§ **GIVEN PASSAGE**
○ ○ ○ ○ ○

Reductive evolution is the process by which microorganisms remove genes from their genome.  It can occur when bacteria found in a free-living state enter a restrictive state (either as endosymbionts or parasites) or are completely absorbed by another organism becoming intracellular (symbiogenesis). The bacteria will adapt to survive and thrive in the restrictive state by altering and reducing its genome to get rid of the newly redundant pathways that are provided by the host. In an endosymbiont or symbiogenesis relationship where both the guest and host benefit, the host can also undergo reductive evolution to eliminate pathways that are more efficiently provided for by the guest.

Examples 

Endosymbiont or parasitic microorganisms such as Rickettsia prowazekii, Chlorella in Paramecium, Buchnera aphidicola in aphids, and Wolbachia bacteria in Wuchereria bancrofti have all been studied and fully sequenced which is why they are used as examples of reductive evolution. Sometimes bacteria will eliminate genes from their genome, this is called reductive evolution. Reductive genes can be nonessential to the organism and makes it so the bacteria can reproduce more efficiently.

○ ○ ○ ○ ○

§ **CHECK YOUR UNDERSTANDING**
1 – Per the passage on reductive evolution, in which organisms is Buchnera aphidicola found?
2 – Reproduce everything in the reductive evolution passage from "Reductive evolution is" down to "by the guest.".

○ ○ ○ ○ ○

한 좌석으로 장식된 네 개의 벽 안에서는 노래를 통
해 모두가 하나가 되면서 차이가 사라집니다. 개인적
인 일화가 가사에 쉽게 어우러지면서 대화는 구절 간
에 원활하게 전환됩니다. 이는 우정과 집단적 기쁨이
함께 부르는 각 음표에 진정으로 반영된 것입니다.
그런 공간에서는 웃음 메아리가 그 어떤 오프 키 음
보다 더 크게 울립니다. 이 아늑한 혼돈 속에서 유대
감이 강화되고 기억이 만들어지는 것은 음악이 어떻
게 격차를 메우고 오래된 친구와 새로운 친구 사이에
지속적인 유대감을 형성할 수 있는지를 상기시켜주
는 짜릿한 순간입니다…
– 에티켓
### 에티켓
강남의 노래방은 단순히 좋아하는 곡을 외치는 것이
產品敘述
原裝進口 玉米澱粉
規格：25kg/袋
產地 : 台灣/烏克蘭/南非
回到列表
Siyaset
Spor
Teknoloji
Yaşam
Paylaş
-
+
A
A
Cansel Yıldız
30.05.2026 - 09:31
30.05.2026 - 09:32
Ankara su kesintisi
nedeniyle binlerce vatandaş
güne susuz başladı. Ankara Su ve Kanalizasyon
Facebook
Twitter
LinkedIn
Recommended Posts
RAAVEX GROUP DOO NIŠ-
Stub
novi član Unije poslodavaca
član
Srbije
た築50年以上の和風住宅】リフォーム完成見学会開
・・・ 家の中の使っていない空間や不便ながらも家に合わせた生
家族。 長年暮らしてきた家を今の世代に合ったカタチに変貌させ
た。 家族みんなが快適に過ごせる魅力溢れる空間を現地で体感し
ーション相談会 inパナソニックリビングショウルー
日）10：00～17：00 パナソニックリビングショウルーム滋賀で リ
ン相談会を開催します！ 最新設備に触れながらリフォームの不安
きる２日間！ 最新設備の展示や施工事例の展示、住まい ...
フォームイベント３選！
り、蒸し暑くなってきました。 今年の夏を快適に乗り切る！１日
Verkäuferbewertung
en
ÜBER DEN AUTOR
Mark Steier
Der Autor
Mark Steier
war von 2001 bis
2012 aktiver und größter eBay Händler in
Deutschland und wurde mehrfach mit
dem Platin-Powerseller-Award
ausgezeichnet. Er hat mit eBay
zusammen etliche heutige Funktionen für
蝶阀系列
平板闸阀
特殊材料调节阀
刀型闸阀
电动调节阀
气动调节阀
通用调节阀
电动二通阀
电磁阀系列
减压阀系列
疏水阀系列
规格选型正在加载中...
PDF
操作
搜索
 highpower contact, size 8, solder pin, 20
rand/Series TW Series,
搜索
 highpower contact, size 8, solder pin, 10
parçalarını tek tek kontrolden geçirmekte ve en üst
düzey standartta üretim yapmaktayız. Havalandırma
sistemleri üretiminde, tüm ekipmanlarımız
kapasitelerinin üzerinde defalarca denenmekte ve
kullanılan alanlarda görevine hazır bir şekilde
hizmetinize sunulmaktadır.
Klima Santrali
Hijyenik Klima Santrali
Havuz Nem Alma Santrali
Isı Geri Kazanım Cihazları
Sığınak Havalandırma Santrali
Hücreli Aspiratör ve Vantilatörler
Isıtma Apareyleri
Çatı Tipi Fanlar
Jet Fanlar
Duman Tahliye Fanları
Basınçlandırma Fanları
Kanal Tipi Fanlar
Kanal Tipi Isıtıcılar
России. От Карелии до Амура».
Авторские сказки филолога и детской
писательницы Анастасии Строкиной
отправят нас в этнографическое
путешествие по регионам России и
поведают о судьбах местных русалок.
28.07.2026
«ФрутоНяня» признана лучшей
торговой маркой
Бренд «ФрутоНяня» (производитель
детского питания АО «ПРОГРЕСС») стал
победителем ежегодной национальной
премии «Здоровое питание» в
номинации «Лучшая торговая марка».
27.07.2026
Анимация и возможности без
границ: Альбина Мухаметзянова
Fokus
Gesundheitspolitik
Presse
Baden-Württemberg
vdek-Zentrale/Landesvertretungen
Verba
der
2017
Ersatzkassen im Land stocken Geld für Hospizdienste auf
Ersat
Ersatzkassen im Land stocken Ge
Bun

○ ○ ○ ○ ○

§ **RESULTS OF THE EXERCISE**
1 – Aphids.

2 –
Reductive evolution is the process by which microorganisms remove genes from their genome.  It can occur when bacteria found in a free-living state enter a restrictive state (either as endosymbionts or parasites) or are completely absorbed by another organism becoming intracellular (symbiogenesis). The bacteria will adapt to survive and thrive in the restrictive state by altering and reducing its genome to get rid of the newly redundant pathways that are provided by the host. In an endosymbiont or symbiogenesis relationship where both the guest and host benefit, the host can also undergo reductive evolution to eliminate pathways that are more efficiently provided for by the guest.